*Exercise aim*. All that is needed is the line in the material below containing "#1; a = 0; b = 1; c = 0; d = 1;", plus every line after it, printed exactly.
*****
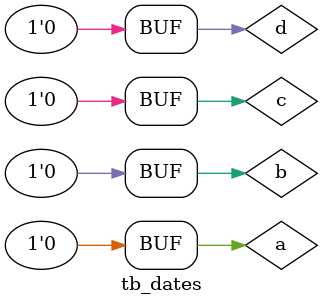
<source format=v>
`timescale 1us/1ns 

module tb_dates();
	
	// Declare nets and variabls 
	reg a, b, c, d;
	wire o1, o2, o3, o4, o5, o6, o7, o8, o9, o10;


	// Instantiate the DUT 
	built_in_gates GATES1(
		.a(a), .b(b), .c(c), .d(d),
		.o1(o1), .o2(o2), .o3(o3), .o4(o4), .o5(o5),
		.o6(o6), .o7(o7), .o8(o8), .o9(o9), .o10(o10)
	);

	// Generate stimulus 
	initial begin 
		#0.5; a=1; b=0; c=1; d=0;
		#1; a = 0; b = 1; c = 0; d = 1;
        #2; a = 0; b = 0; c = 1; d = 0;
        #1; a = 1; b = 1; c = 1; d = 1;
        #1; a = 0; b = 0; c = 0; d = 0;
	    #5;
	end 


endmodule 

</source>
*****
*Result for this task*.
		#1; a = 0; b = 1; c = 0; d = 1;
        #2; a = 0; b = 0; c = 1; d = 0;
        #1; a = 1; b = 1; c = 1; d = 1;
        #1; a = 0; b = 0; c = 0; d = 0;
	    #5;
	end 


endmodule 

</source>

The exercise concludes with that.